Los apelantes… presentaron una demanda en el Tribunal de Distrito contra el Fiscal General, alegando que las acciones anteriores del Gobierno son ilegales porque tienen como objetivo silenciar a los apelantes y a otras personas que se oponen a planes de estudio y políticas “progresistas” en las escuelas públicas.

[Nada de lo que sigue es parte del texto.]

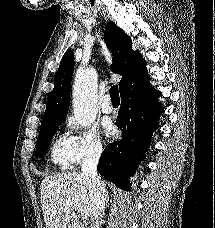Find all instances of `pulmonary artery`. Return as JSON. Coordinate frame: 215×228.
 <instances>
[{"mask_svg":"<svg viewBox=\"0 0 215 228\" xmlns=\"http://www.w3.org/2000/svg\"><path fill=\"white\" fill-rule=\"evenodd\" d=\"M101 109L104 113H111L113 111V105L111 102V97L110 95H106L104 102L101 105Z\"/></svg>","mask_w":215,"mask_h":228,"instance_id":"1","label":"pulmonary artery"}]
</instances>
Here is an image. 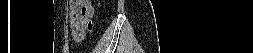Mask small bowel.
<instances>
[{
    "label": "small bowel",
    "mask_w": 253,
    "mask_h": 53,
    "mask_svg": "<svg viewBox=\"0 0 253 53\" xmlns=\"http://www.w3.org/2000/svg\"><path fill=\"white\" fill-rule=\"evenodd\" d=\"M88 5L91 7V10H92V13H91V16L93 15V8H92V5L91 3L88 2ZM71 34L73 36V38L77 41H80L82 40L85 35H86V30H76V29H72L71 30Z\"/></svg>",
    "instance_id": "c3829d8e"
}]
</instances>
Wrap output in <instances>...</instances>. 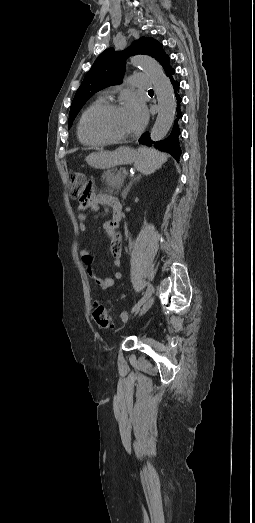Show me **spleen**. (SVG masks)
Here are the masks:
<instances>
[{"instance_id": "spleen-1", "label": "spleen", "mask_w": 255, "mask_h": 523, "mask_svg": "<svg viewBox=\"0 0 255 523\" xmlns=\"http://www.w3.org/2000/svg\"><path fill=\"white\" fill-rule=\"evenodd\" d=\"M139 158L135 160V168L141 174H154L156 170L161 168L162 164L167 162L166 154L163 152H158V150H153V148H139Z\"/></svg>"}]
</instances>
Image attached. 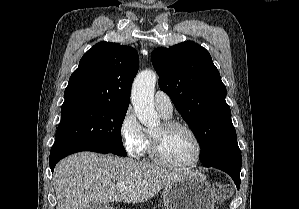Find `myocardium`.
Here are the masks:
<instances>
[{
    "instance_id": "f54148a6",
    "label": "myocardium",
    "mask_w": 299,
    "mask_h": 209,
    "mask_svg": "<svg viewBox=\"0 0 299 209\" xmlns=\"http://www.w3.org/2000/svg\"><path fill=\"white\" fill-rule=\"evenodd\" d=\"M162 126L166 132L181 129L189 133L196 143V147H197L196 155L195 158L189 163L186 164L173 163L164 156L161 147V140L151 134L150 144H149V154L152 160L163 167L172 168V169L185 170L197 166L203 154V145L197 133L187 124L178 121L166 120L162 123Z\"/></svg>"
}]
</instances>
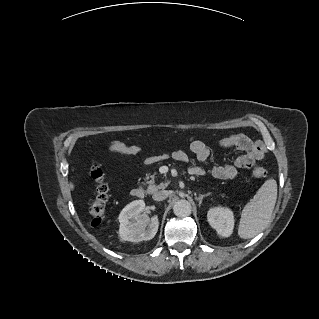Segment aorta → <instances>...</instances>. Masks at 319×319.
Returning a JSON list of instances; mask_svg holds the SVG:
<instances>
[{
    "label": "aorta",
    "instance_id": "1",
    "mask_svg": "<svg viewBox=\"0 0 319 319\" xmlns=\"http://www.w3.org/2000/svg\"><path fill=\"white\" fill-rule=\"evenodd\" d=\"M191 211V204L185 199H180L173 205V212L178 217H187L191 214Z\"/></svg>",
    "mask_w": 319,
    "mask_h": 319
}]
</instances>
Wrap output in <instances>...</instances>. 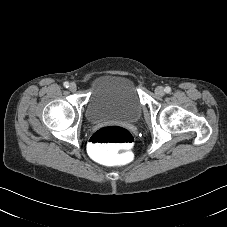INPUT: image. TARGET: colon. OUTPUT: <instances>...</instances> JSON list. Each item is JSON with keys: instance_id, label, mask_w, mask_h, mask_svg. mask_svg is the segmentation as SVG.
<instances>
[{"instance_id": "1", "label": "colon", "mask_w": 227, "mask_h": 227, "mask_svg": "<svg viewBox=\"0 0 227 227\" xmlns=\"http://www.w3.org/2000/svg\"><path fill=\"white\" fill-rule=\"evenodd\" d=\"M132 133L122 126H107L96 131L90 138L89 148L93 156L104 164L122 160L133 146Z\"/></svg>"}]
</instances>
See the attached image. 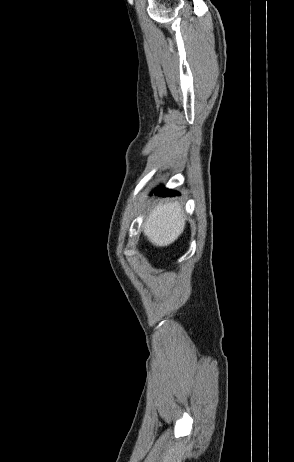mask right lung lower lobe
Masks as SVG:
<instances>
[{
	"mask_svg": "<svg viewBox=\"0 0 294 462\" xmlns=\"http://www.w3.org/2000/svg\"><path fill=\"white\" fill-rule=\"evenodd\" d=\"M155 195H159V196H175V195H179V194H177L176 192L171 191V190L156 189L155 190Z\"/></svg>",
	"mask_w": 294,
	"mask_h": 462,
	"instance_id": "obj_1",
	"label": "right lung lower lobe"
}]
</instances>
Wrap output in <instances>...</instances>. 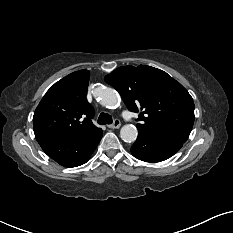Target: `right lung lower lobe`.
<instances>
[{"instance_id": "obj_1", "label": "right lung lower lobe", "mask_w": 233, "mask_h": 233, "mask_svg": "<svg viewBox=\"0 0 233 233\" xmlns=\"http://www.w3.org/2000/svg\"><path fill=\"white\" fill-rule=\"evenodd\" d=\"M102 138V130L78 141L48 140L39 142L44 152L57 163L76 167L86 163Z\"/></svg>"}]
</instances>
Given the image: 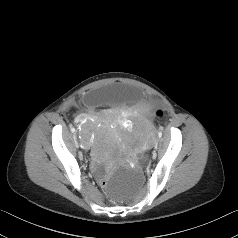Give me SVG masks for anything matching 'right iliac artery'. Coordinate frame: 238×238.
<instances>
[{"label":"right iliac artery","instance_id":"1","mask_svg":"<svg viewBox=\"0 0 238 238\" xmlns=\"http://www.w3.org/2000/svg\"><path fill=\"white\" fill-rule=\"evenodd\" d=\"M71 132L74 133L75 132V128L71 127Z\"/></svg>","mask_w":238,"mask_h":238}]
</instances>
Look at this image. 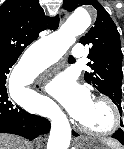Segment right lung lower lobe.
Listing matches in <instances>:
<instances>
[{"instance_id":"obj_1","label":"right lung lower lobe","mask_w":124,"mask_h":149,"mask_svg":"<svg viewBox=\"0 0 124 149\" xmlns=\"http://www.w3.org/2000/svg\"><path fill=\"white\" fill-rule=\"evenodd\" d=\"M18 58L0 60V133H10L33 140L48 133L50 122L41 116L30 114L9 100L6 80L10 68Z\"/></svg>"}]
</instances>
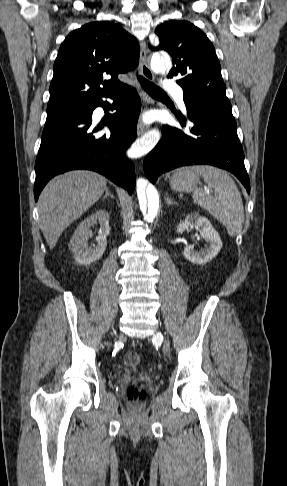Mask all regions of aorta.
<instances>
[{"label": "aorta", "mask_w": 287, "mask_h": 486, "mask_svg": "<svg viewBox=\"0 0 287 486\" xmlns=\"http://www.w3.org/2000/svg\"><path fill=\"white\" fill-rule=\"evenodd\" d=\"M150 65L154 72L159 73L171 68V60L167 55L163 56L155 53L151 57ZM137 195L144 219L147 222H152L159 210V196L157 190L152 184L138 183Z\"/></svg>", "instance_id": "1"}]
</instances>
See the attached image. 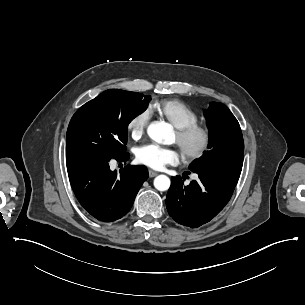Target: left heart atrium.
<instances>
[{
  "label": "left heart atrium",
  "instance_id": "left-heart-atrium-1",
  "mask_svg": "<svg viewBox=\"0 0 305 305\" xmlns=\"http://www.w3.org/2000/svg\"><path fill=\"white\" fill-rule=\"evenodd\" d=\"M136 159L139 163L151 168H161L166 164L177 163L179 153L174 147H164L154 143L143 144L136 148Z\"/></svg>",
  "mask_w": 305,
  "mask_h": 305
}]
</instances>
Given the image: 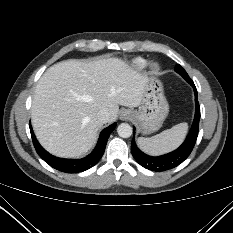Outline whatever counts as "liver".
I'll list each match as a JSON object with an SVG mask.
<instances>
[{
    "label": "liver",
    "mask_w": 233,
    "mask_h": 233,
    "mask_svg": "<svg viewBox=\"0 0 233 233\" xmlns=\"http://www.w3.org/2000/svg\"><path fill=\"white\" fill-rule=\"evenodd\" d=\"M148 82L118 58L66 60L51 66L36 85L31 121L40 144L51 154L79 158L94 146L102 127L97 113L118 117L119 105H140Z\"/></svg>",
    "instance_id": "obj_1"
}]
</instances>
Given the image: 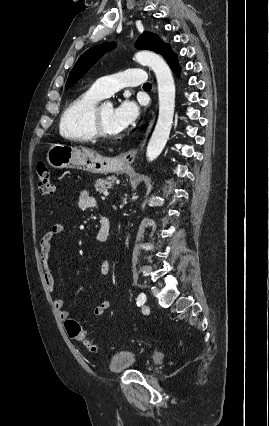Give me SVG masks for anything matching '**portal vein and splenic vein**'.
Returning <instances> with one entry per match:
<instances>
[{"label": "portal vein and splenic vein", "mask_w": 269, "mask_h": 426, "mask_svg": "<svg viewBox=\"0 0 269 426\" xmlns=\"http://www.w3.org/2000/svg\"><path fill=\"white\" fill-rule=\"evenodd\" d=\"M103 195H104V196H108V195H109V193H108L107 191H105V192L103 193Z\"/></svg>", "instance_id": "obj_1"}]
</instances>
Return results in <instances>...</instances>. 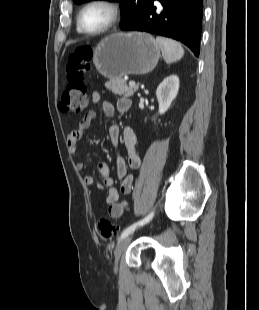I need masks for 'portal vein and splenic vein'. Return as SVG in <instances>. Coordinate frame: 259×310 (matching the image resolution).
<instances>
[{
    "instance_id": "obj_1",
    "label": "portal vein and splenic vein",
    "mask_w": 259,
    "mask_h": 310,
    "mask_svg": "<svg viewBox=\"0 0 259 310\" xmlns=\"http://www.w3.org/2000/svg\"><path fill=\"white\" fill-rule=\"evenodd\" d=\"M135 85H136V83H135L134 81H130V82H129V86H130V87H134Z\"/></svg>"
}]
</instances>
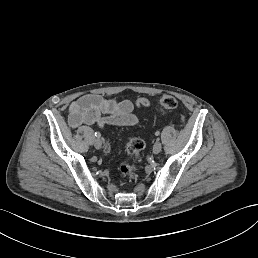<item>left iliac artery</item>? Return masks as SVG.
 I'll return each instance as SVG.
<instances>
[{
	"instance_id": "1",
	"label": "left iliac artery",
	"mask_w": 258,
	"mask_h": 258,
	"mask_svg": "<svg viewBox=\"0 0 258 258\" xmlns=\"http://www.w3.org/2000/svg\"><path fill=\"white\" fill-rule=\"evenodd\" d=\"M159 135H160V131H156L155 136H159Z\"/></svg>"
}]
</instances>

Los recurrentes dicen que expresan firme y públicamente su oposición a “la agenda divisiva, dañina, inmoral, destructiva y racista de la izquierda ‘progresista'”. Y sostienen que, debido a que sus actividades de protesta incluyen sólo conductas protegidas constitucionalmente y nunca amenazas de violencia criminal, han sido blanco inadmisible de lo que llaman la “Política AG”. Los apelantes alegan que la Política AG ordena al Gobierno “utilizar recursos federales de aplicación de la ley para silenciar a los padres y otros ciudadanos privados” que se oponen a la agenda “progresista”. Los apelantes buscan una declaración de que la supuesta Política AG es ilegal, junto con una orden judicial que prohíba tanto la supuesta política como cualquier acción tomada para hacerla cumplir.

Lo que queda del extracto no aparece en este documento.